Nancy Stark is best known for her vibrantly colored, large scale paintings of railroad cars. Early paintings in this series were representative in nature and done in transparent watercolor on paper. More recent work has been done on gessoed wooden panels with fluid acrylics and found objects. Nancy’s railroad artwork was featured in “Getting Down The Essentials” in Watercolor Magazine, Winter 2007 and in “La passion du rail” Practique des Arts No 114, January 2014. Traveling around Roanoke you may have seen one of her train paintings on a Valley Metro bus.
Another direction that her work has taken includes mixed media collage and assemblage. This body of work has grown out of her love of all things old, rusted, found and repurposed.
Nancy says “My artwork is a response to the pattern, shape, texture, and line observed in the world around me.” She continues….”I am a collector and saver of all sorts of things.”
As a Florida native, Ned Moulton spent years capturing the faces of beautiful women and ultimately developed a way of bending Plexiglas and painting on it revealing faces that were spectacular. After spending years learning how to paint horses and jockeys racing toward the homestretch as well as bicycle racers, wild animals and other images all painted with acrylics on wood that he gives coats of resin giving them shine, the rest is history! Ned's unusual creations are sold worldwide.
Iconic Roanoke Scenes
Creating art has always been a part of my life. My father was a well-known artist in upstate New York and I began showing my work with him at the age of 12. I received a BA in fine art from the New York State University at Oswego and have been a free-lance artist ever since. While I am known for mixed-media portraits and landscapes, I also enjoy working with more abstracted images, collage and printmaking.
My family has lived in the Roanoke Valley for more than 30 years now and an artist can’t help but be influenced by the beauty of our area.
Susan Harb is a self-taught sculptor and assemblage artist who bases her training on past lives a journalist and owner of a gallery specializing in international folk art.
"I am enchanted with the process of making something out of nothing," said Harb, who has traveled extensively to developing counties to buy street art and share in the creative process.
"Outsider art invites the spirit out rather than imposing the creator's will on a piece. I am comfortable with that."
Susan Miller Bradbury is a quiet, unassuming Roanoke, Virginia, native who enjoys capturing the events of life. She especially appreciates taking her memories captive and placing them on the canvas. Her greatest love is utilizing provocative lighting and/or expressive situations to capture the viewer’s heart.
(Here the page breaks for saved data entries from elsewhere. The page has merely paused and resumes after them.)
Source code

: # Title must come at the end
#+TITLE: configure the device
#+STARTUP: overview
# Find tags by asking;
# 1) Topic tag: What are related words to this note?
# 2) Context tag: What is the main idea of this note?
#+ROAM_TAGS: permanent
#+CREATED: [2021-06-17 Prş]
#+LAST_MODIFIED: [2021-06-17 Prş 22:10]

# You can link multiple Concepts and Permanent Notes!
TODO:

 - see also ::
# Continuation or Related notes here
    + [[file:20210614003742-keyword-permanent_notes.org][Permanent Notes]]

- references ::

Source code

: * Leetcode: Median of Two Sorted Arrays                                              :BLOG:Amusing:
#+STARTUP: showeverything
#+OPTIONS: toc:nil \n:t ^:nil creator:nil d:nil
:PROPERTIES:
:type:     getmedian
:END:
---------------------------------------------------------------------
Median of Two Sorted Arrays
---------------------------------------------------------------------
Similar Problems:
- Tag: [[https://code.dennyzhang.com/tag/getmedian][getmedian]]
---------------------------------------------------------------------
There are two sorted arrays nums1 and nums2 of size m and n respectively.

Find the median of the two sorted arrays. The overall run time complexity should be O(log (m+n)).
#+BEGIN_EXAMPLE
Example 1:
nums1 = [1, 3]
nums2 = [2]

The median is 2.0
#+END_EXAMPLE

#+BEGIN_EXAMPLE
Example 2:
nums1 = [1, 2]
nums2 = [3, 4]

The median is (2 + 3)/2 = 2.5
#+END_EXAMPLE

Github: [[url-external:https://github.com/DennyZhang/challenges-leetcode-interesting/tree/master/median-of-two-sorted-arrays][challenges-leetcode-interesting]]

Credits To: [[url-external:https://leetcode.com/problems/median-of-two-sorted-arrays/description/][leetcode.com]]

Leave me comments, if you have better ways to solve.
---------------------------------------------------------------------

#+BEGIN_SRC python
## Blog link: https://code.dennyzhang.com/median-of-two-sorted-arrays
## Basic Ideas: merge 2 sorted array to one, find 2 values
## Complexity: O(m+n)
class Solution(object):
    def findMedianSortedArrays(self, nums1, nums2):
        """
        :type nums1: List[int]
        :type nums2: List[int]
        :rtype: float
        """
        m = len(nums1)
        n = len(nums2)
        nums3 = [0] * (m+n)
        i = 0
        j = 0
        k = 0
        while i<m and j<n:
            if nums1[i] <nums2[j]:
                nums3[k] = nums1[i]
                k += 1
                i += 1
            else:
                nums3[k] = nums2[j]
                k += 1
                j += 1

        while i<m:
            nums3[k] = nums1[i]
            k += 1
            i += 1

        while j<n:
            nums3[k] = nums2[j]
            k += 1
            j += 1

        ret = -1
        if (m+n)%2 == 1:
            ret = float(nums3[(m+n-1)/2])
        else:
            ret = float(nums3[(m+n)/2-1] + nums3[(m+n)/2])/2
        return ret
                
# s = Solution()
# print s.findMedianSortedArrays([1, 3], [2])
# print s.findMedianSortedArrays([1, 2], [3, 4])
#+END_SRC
Susan graduated from Radford University with a BA in Graphic Arts as well as a minor in French. Later in life, she discovered a love for portraiture and went on to take classes from many well-known instructors such as Daniel Greene, Paul McCormack, Vera Dickerson, Lee Boynton and Debbie Gualco. She has illustrated several published books and is in the process of illustrating others.
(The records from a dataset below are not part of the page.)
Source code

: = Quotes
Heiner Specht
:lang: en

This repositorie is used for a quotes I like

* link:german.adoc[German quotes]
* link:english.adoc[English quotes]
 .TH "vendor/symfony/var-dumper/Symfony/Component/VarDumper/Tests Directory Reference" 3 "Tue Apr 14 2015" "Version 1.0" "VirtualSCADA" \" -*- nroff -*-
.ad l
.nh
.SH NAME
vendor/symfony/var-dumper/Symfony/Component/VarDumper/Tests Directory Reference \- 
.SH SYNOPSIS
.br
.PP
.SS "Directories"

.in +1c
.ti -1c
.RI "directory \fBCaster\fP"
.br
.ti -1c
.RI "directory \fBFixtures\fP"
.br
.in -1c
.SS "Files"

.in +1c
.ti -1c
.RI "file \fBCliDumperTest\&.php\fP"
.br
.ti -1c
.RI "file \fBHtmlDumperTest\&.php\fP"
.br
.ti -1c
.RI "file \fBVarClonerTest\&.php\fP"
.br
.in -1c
My paintings are inspired by the scenery of the Blue Ridge Mountains and the beautiful valley in which I live. I love adding texture and color to abstract interpretations of these views!
My work as a professional Interior Designer also gives me an appreciation for texture, scale, and color. I have enjoyed practicing a wide variety of design work for over 20 years.
In addition to art and design, my other strong passion is horses, and a portion of my artwork sales goes to various horse rescues. When not painting or designing, you can most likely find me with my horses!
Commissions of any size available.
There is a realism about today that I am especially interested. My attempt is to paint through realism the psychological truth of my subjects or some form there of. It’s a tricky course and very challenging, but one gets to be a good observer this way. There is much to paint.